* **Extrait du texte**
.....
LA BELLE SANTÉ DE SHOHEI

Un an après avoir distribué une première série de trois DVD (Cochons et cuirassés, La Femme insecte et Le Pornographe), Elephant Films récidive et poursuit son inestimable effort en l’honneur de Shohei Imamura en proposant quatre nouvelles galettes. S’intéressant toujours au dix premières années d’activité du cinéaste dans le domaine du long métrage de fiction, l’éditeur donne cette fois-ci l’occasion de redécouvrir l’un des classiques du maître japonais, Désir meurtrier, et surtout de connaître trois films plus rares, Désirs volés, sa première réalisation, Mon deuxième frère, quatrième « travail de jeunesse » pour la Nikkatsu, et Le Profond Désir des Dieux, œuvre majeure mais peu accessible jusque là.

Shohei Imamura signe donc son passage à la réalisation en 1958 avec Désirs volés, dans lequel il décrit dans un style réaliste en « Nikkatsu Scope » les aventures et mésaventures d’une troupe de théâtre vivotant entre villes et campagne. Si la forme manque encore de singularité, les préoccupations qui feront l’originalité de l’œuvre future sautent déjà aux yeux. En premier lieu, la crédibilité de ce qui est montré. Si tôt, en cette fin d’années cinquante, domine l’inscription des personnages dans des décors naturels et l’introduction elle-même prend carrément l’allure d’un documentaire sur la ville d’Osaka.
.....
[Entrées de données enregistrées]
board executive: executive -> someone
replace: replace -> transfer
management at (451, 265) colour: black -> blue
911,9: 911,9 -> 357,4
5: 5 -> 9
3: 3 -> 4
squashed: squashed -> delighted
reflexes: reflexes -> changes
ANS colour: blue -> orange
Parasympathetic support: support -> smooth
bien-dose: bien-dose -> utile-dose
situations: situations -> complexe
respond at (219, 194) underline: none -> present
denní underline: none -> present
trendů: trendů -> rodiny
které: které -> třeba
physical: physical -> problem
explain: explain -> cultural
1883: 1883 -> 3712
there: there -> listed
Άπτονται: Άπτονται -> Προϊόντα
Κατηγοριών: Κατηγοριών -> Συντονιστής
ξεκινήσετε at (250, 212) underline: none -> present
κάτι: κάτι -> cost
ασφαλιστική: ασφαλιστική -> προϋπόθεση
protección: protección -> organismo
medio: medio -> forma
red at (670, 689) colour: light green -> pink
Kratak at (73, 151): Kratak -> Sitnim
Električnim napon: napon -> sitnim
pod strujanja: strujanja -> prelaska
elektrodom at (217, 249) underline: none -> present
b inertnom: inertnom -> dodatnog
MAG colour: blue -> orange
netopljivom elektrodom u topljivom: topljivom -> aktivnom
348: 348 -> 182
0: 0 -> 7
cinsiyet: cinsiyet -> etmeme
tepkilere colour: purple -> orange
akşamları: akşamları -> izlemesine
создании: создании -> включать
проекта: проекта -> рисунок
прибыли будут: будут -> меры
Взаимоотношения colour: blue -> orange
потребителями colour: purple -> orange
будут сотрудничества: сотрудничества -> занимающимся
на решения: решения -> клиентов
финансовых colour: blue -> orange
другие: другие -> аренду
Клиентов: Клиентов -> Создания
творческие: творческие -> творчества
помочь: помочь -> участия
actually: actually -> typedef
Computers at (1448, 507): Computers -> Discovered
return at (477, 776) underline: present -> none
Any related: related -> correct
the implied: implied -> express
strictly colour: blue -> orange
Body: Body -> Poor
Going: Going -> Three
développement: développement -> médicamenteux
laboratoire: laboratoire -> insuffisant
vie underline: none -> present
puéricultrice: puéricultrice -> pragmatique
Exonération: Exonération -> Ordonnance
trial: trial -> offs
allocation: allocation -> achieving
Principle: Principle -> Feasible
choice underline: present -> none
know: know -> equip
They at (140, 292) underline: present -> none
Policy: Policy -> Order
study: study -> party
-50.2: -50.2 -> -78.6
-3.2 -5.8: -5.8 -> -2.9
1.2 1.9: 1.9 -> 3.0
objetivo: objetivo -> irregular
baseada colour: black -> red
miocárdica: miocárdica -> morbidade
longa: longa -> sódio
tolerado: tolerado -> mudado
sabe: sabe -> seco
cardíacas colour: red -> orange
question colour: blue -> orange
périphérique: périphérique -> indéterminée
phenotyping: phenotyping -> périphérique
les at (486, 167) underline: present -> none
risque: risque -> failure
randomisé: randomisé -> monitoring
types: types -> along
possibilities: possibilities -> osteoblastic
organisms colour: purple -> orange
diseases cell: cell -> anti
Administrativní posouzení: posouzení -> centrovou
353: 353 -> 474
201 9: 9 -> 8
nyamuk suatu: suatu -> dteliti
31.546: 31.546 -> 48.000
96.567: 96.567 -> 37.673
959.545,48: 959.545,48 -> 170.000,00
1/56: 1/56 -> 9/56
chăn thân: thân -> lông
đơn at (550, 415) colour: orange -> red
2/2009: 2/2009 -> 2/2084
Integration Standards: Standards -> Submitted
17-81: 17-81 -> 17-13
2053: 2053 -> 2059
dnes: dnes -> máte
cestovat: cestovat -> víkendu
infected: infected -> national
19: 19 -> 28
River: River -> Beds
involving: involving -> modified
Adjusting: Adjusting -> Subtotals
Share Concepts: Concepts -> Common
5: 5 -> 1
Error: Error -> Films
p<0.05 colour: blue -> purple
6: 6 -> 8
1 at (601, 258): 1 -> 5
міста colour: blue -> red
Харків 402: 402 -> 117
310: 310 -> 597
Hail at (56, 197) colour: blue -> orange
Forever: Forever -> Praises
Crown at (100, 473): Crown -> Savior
.....
* **Exercice proposé 1**
Reproduisez sans modification le passage du texte sur Shohei Imamura compris entre « Un an après » et « accessible jusque là. », ces deux segments inclus.
* **Exercice proposé 2**
Condensez le paragraphe du texte sur Shohei Imamura qui commence par « Shohei Imamura signe donc son passage », en conservant ses informations essentielles.
Les entrées présentées ici n'ont aucun lien avec le texte.

* **Réponse attendue 1**
Un an après avoir distribué une première série de trois DVD (Cochons et cuirassés, La Femme insecte et Le Pornographe), Elephant Films récidive et poursuit son inestimable effort en l’honneur de Shohei Imamura en proposant quatre nouvelles galettes. S’intéressant toujours au dix premières années d’activité du cinéaste dans le domaine du long métrage de fiction, l’éditeur donne cette fois-ci l’occasion de redécouvrir l’un des classiques du maître japonais, Désir meurtrier, et surtout de connaître trois films plus rares, Désirs volés, sa première réalisation, Mon deuxième frère, quatrième « travail de jeunesse » pour la Nikkatsu, et Le Profond Désir des Dieux, œuvre majeure mais peu accessible jusque là.

* **Réponse attendue 2**
Shohei Imamura passe à la réalisation en 1958 avec Désirs volés. Ce film retrace, dans un style réaliste et en « Nikkatsu Scope », les aventures d'une troupe de théâtre vivotant entre villes et campagne. La forme manque encore de singularité, mais les préoccupations de l'œuvre future apparaissent déjà, à commencer par la crédibilité de ce qui est montré. Les personnages évoluent dans des décors naturels, et l'introduction prend l'allure d'un documentaire sur Osaka.